Yang seharusnya bila ada transaksi mencurigakan atau terjadi TPPU dan money laundry harus jelas dan tegas tentang predikat asal siapa yang melakukan korup atau telah dibuktikan dari hasil penyelidikan dari PPATK dan lembaga hukum terkait sehingga pembuktian dari siapa oknum yang terkait dengan transaksi mencurigakan dapat diungkap secara jelas dan terang.
TPPU ini harus diberantas, karena akibatnya lebih berbahaya dari tindak pidana korupsi.
Bahkan, sangat tidak disukai oleh dunia. Karena menyangkut dana yang sangat luar biasa. Yang terlibat adalah orang yang sangat lihai. Paling paham mengenai seluk beluk dan selik melik keuangan. Sangat pintar untuk menutupi kejahatannya
Mahfud MD, selaku Ketua Komite Koordinasi Nasional Pencegahan dan Pemberantasan Tindak Pidana Pencucian Uang (Komite TPPU) dalam Rapat Dengar Pendapat (RDP) dengan Komisi III DPR RI membeberkan bahwa data yang dipaparkan oleh Sri Mulyani (SMI) Menkeu sebelumnya, jauh dari fakta.
Menurutnya, ada sejumlah data yang tidak dilaporkan ke Sri Mulyani dari bawahannya.
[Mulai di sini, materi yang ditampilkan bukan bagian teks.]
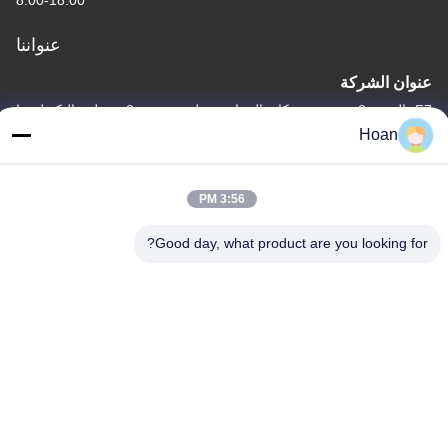
8:00-18:00
عنواننا
عنوان الشركة
F7، المبنى 2، حديقة شينكاي الصناعية، طريق جينيه 2، منطقة التكنولوجيا
العالية، شيان
Hoan
عنوان المصنع
F7، المبنى 2، حديقة شينكاي الصناعية، طريق جينيه 2، منطقة التكنولوجيا
3:56 PM
العالية، شيان
Good day, what product are you looking for?
الهاتف
86--18740357801
الصين جودة جيدة عازل اهتزاز الحبل السلكي المورد. حقوق الطبع والنشر
© 2024-2026 Xi'an Hoan Microwave Co., Ltd. . كل الحقوق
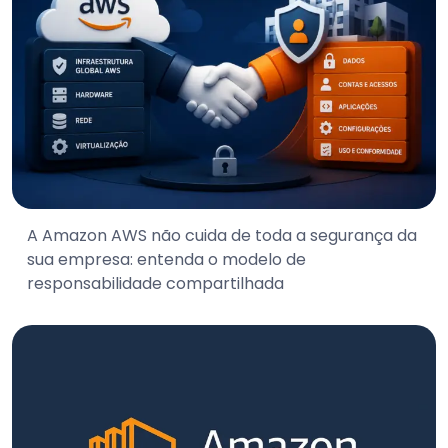
A Amazon AWS não cuida de toda a segurança da
sua empresa: entenda o modelo de
responsabilidade compartilhada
Pengakuan SMI bahwa keterlibatan bawahannya di Kemenkeu hanya Rp 3 triliun, fakta sebenarnya menurut data PPATK dan intelijen malah sangat besar.
Hal tersebut menjadi perdebatan antara Menkopolhukan dengan Komisi III DPR terutama antara Menko dan anggota Komisi III Arteria Dahlan yang begitu tidak beretikanya sebagai wakil rakyat dalam perdebatan, yang semestinya sebagai wakil rakyat dapat berlaku santun dalam menyelesaikan satu permasalahan di depan publik.
Tetapi ternyata kualitas beberapa anggota komisi III tidak sedikitpun memberi cermin yang baik terhadap masyarakat yang diwakilinya.
Seharusnya komisi III yang membidani hukum mendukung pernyataan Prof Mahfud tentang transaksi mencurigakan atas data laporan PPATK dan intelejen mendukung untuk melakukan penyelidikan bersama lembaga hukum terkait baik dari kepolisian, kejaksaan dan KPK agar dapat diketahui siapa para oknum yang terkait transaksi mencurigakan sebesar 349 triliun tersebut, bukan menimbulkan kegaduhan di publik sehingga tidak memberi contoh baik di tatanan rakyat yang diwakilinya.
Bila semua lembaga terkait bersatu melakukan penyelidikan atas data yang mencurigakan seperti yang disampaikan oleh Menkopolhukam tentunya akan lebih baik, bahkan kemungkinan bisa saja bukan hanya di bea dan cukai serta pajak saja, tetapi tidak tertutup kemungkinan di lembaga lain.
Komisi III seharusnya sebagai lembaga rakyat yang membidani hukum dapat menjadi penerang bukan menjadi lembaga yang membuat kegaduhan seperti yang terjadi saat ini.